*** Data for the task ***

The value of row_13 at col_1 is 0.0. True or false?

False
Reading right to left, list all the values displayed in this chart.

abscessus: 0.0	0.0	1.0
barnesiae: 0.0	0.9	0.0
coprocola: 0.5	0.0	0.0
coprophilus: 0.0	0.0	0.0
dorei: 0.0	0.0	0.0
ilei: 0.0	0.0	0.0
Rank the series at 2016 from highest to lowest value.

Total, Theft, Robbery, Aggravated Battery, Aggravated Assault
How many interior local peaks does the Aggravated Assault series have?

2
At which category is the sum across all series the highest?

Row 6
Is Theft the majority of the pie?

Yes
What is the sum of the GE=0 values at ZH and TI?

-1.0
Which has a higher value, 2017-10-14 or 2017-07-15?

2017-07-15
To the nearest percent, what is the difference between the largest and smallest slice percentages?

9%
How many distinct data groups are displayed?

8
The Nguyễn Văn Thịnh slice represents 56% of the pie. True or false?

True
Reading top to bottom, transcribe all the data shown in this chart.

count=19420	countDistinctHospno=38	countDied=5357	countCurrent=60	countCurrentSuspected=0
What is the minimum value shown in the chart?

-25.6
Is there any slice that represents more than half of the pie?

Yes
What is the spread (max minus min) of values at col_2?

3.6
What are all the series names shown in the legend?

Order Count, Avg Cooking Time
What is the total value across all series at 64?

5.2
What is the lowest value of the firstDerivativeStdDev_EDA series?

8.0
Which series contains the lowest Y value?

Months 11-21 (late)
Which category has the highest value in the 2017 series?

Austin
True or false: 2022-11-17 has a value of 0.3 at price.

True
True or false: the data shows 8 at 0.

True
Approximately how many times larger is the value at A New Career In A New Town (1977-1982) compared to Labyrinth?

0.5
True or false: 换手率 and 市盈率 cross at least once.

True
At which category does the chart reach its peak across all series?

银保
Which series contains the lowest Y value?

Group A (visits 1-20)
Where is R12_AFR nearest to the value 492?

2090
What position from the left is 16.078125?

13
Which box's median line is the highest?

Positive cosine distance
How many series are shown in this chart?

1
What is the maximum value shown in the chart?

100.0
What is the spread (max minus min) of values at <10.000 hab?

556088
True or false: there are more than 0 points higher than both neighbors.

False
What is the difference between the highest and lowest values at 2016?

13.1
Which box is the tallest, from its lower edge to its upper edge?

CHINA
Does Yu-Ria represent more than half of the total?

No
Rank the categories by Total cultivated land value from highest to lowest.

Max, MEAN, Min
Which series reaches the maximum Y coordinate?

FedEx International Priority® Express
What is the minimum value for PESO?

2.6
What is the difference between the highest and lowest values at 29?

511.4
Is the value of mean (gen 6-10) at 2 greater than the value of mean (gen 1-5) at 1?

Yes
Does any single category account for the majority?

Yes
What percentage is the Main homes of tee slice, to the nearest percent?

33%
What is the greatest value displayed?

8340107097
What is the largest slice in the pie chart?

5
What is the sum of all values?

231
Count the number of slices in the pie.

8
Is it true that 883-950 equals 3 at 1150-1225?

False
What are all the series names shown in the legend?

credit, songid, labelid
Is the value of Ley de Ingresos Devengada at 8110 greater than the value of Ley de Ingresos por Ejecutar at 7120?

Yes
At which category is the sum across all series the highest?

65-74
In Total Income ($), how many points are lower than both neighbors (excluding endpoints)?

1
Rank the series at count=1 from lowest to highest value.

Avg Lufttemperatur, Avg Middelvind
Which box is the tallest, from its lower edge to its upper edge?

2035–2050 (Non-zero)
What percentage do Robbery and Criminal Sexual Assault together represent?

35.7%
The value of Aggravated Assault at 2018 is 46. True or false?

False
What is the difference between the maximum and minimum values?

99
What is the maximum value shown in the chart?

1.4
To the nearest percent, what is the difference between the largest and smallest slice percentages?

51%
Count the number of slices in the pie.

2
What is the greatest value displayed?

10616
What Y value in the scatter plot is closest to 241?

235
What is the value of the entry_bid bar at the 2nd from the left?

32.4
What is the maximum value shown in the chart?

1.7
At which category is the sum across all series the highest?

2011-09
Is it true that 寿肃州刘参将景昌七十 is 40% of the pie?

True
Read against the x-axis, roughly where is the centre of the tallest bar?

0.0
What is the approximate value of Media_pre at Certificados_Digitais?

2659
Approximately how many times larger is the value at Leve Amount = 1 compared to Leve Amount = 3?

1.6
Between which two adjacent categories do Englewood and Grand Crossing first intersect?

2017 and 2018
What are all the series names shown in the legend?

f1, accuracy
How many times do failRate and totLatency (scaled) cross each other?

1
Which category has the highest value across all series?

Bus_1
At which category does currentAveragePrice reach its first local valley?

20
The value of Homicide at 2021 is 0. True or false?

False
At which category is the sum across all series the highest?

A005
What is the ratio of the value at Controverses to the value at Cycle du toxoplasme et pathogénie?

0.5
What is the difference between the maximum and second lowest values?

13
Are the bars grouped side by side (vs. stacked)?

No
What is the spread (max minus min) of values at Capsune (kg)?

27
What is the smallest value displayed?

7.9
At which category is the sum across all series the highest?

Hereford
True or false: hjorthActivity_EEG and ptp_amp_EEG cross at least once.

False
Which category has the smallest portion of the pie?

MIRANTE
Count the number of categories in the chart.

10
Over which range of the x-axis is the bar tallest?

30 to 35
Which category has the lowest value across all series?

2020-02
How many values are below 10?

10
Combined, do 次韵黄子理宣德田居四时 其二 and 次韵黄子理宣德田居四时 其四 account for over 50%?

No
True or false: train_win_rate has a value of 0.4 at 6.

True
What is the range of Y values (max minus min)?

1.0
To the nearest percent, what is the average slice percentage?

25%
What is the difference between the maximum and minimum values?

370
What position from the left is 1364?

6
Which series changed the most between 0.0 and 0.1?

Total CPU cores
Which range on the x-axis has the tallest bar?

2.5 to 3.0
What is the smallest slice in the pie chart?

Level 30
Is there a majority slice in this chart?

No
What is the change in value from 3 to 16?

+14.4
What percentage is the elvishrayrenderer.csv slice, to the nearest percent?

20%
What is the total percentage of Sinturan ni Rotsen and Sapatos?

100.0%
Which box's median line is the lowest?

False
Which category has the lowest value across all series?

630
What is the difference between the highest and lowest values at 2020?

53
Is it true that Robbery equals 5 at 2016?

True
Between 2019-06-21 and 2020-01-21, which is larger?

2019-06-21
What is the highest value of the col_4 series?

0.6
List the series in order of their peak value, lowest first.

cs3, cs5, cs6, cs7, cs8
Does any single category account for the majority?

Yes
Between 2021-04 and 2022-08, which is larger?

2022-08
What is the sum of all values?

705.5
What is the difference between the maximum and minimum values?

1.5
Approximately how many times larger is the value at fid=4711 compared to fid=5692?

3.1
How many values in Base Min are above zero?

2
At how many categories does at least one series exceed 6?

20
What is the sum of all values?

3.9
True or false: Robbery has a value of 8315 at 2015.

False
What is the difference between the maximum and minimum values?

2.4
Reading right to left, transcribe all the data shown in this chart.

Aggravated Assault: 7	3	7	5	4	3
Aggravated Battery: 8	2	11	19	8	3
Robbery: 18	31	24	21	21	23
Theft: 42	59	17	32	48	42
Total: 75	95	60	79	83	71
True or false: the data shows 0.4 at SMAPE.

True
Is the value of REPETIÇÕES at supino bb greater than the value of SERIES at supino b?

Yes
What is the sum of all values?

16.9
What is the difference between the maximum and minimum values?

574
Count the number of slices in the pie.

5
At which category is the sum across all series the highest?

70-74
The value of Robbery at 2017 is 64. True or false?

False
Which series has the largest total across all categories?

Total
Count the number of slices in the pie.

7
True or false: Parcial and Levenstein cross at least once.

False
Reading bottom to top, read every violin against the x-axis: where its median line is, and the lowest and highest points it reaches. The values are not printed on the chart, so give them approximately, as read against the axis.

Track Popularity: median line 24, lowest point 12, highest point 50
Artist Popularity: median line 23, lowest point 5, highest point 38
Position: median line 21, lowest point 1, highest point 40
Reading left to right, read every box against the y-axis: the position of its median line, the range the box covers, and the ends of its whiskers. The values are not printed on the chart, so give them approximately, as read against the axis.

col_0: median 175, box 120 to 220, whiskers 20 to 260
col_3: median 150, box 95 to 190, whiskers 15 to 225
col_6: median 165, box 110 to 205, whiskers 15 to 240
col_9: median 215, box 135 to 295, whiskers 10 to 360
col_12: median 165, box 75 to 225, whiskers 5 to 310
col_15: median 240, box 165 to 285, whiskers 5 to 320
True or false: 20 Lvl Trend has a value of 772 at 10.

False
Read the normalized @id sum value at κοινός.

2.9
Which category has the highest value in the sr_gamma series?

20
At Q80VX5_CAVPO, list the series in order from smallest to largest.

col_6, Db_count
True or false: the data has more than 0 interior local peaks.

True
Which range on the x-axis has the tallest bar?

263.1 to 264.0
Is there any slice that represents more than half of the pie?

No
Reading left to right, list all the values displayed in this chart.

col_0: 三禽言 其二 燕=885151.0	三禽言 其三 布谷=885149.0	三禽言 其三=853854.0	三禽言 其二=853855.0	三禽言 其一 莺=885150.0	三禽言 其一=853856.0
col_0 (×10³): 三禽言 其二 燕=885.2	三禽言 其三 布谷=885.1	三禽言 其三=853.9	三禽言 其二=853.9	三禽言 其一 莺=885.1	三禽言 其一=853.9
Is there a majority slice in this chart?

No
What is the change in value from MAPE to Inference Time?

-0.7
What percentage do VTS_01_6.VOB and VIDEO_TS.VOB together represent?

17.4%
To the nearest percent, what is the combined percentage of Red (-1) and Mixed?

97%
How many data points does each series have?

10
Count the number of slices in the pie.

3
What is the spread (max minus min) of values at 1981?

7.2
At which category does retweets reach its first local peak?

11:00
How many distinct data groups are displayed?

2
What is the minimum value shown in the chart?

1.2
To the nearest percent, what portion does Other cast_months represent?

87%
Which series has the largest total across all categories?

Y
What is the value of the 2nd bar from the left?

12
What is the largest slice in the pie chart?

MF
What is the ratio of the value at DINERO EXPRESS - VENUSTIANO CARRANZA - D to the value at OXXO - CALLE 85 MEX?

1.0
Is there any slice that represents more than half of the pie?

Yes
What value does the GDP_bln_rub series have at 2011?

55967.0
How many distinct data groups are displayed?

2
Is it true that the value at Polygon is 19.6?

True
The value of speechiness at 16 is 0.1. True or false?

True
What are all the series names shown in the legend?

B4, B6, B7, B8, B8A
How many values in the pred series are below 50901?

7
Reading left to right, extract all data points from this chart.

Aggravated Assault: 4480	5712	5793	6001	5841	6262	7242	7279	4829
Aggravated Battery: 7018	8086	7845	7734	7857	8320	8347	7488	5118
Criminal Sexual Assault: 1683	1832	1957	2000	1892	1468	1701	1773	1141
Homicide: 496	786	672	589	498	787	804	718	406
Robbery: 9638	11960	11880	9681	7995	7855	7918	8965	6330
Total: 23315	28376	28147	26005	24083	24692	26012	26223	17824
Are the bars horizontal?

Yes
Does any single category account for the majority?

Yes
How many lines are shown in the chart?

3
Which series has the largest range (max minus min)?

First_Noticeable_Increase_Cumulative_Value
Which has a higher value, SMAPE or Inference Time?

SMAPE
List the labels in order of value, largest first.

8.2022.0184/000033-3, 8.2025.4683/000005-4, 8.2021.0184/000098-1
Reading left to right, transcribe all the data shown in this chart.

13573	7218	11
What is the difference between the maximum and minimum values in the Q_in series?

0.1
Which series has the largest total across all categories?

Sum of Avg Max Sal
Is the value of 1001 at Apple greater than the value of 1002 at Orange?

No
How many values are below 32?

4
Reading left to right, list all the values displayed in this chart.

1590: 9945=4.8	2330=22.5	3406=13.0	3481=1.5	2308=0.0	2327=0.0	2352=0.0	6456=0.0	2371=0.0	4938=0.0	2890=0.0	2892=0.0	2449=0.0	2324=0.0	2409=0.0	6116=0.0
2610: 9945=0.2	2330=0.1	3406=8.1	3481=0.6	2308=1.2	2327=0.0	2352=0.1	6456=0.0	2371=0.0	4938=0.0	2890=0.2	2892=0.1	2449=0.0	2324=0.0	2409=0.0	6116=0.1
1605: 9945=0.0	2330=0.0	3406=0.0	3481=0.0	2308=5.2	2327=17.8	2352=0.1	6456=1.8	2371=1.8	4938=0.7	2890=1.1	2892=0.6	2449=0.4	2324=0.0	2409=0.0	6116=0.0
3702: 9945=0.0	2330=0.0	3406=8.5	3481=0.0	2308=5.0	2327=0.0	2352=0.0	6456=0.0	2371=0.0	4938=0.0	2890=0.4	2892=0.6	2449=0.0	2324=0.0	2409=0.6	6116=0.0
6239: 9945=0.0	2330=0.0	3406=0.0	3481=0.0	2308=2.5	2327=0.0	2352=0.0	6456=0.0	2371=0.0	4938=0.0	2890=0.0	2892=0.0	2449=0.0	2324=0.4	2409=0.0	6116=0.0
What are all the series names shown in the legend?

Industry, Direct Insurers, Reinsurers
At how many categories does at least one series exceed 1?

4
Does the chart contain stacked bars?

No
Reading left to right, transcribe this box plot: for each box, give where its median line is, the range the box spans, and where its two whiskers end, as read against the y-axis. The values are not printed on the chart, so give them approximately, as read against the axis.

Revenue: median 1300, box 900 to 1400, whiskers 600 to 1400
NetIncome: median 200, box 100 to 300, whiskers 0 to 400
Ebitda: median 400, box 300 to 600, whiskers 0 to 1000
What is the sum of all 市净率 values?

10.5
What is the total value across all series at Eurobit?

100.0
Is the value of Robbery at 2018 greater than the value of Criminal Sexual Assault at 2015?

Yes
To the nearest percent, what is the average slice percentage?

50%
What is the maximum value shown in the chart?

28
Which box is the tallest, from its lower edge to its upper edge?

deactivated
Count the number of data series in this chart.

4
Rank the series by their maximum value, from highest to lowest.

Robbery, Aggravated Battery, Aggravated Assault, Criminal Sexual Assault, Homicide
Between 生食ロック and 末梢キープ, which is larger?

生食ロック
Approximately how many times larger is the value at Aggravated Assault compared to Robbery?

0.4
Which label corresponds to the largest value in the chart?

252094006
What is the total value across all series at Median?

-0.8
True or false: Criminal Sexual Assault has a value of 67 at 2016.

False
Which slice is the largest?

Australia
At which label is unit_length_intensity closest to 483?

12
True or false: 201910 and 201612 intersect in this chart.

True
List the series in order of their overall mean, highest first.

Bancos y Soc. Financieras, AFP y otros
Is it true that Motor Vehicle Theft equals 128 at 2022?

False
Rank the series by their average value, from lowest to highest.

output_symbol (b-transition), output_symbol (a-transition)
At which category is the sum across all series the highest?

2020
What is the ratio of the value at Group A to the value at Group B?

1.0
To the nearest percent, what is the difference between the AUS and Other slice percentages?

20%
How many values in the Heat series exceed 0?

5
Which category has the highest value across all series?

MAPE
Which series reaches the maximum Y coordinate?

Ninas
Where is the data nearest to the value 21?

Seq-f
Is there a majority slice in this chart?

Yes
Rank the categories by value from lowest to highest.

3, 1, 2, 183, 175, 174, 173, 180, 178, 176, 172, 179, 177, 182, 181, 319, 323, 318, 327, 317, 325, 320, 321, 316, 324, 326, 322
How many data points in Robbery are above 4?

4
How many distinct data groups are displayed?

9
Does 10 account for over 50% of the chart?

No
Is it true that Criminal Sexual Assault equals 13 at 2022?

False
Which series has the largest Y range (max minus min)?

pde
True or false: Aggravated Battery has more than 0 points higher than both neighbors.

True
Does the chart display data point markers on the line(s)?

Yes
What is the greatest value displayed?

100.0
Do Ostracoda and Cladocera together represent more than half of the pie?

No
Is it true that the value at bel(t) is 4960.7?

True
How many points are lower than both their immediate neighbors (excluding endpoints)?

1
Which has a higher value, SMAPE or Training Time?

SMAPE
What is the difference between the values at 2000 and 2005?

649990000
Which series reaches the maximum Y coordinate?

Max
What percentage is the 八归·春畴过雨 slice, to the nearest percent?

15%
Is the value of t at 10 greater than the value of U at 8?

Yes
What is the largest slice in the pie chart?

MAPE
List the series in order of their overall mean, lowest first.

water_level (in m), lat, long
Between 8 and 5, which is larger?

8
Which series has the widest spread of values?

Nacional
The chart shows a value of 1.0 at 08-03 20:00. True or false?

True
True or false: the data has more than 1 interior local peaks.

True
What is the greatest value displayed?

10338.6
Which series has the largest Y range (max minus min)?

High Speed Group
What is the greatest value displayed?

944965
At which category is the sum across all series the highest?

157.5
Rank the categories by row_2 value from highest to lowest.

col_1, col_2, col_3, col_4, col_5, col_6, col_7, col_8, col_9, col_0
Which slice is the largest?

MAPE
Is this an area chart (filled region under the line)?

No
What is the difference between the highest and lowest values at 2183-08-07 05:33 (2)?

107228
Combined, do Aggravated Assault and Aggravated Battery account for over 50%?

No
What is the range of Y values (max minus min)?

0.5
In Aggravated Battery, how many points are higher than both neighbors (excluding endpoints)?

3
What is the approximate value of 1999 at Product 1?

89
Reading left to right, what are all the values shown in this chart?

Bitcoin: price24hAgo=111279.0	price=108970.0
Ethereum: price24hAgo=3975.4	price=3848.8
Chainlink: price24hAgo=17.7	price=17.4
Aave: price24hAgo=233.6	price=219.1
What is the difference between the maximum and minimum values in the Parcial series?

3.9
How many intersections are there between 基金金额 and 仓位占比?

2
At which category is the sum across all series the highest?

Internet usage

*** End of Data for the task ***

#### [Exercise objective]
How many lines of the data above contain the string "every"? Tally them with case counting, and reply with the number alone.

#### [Exercise output]
2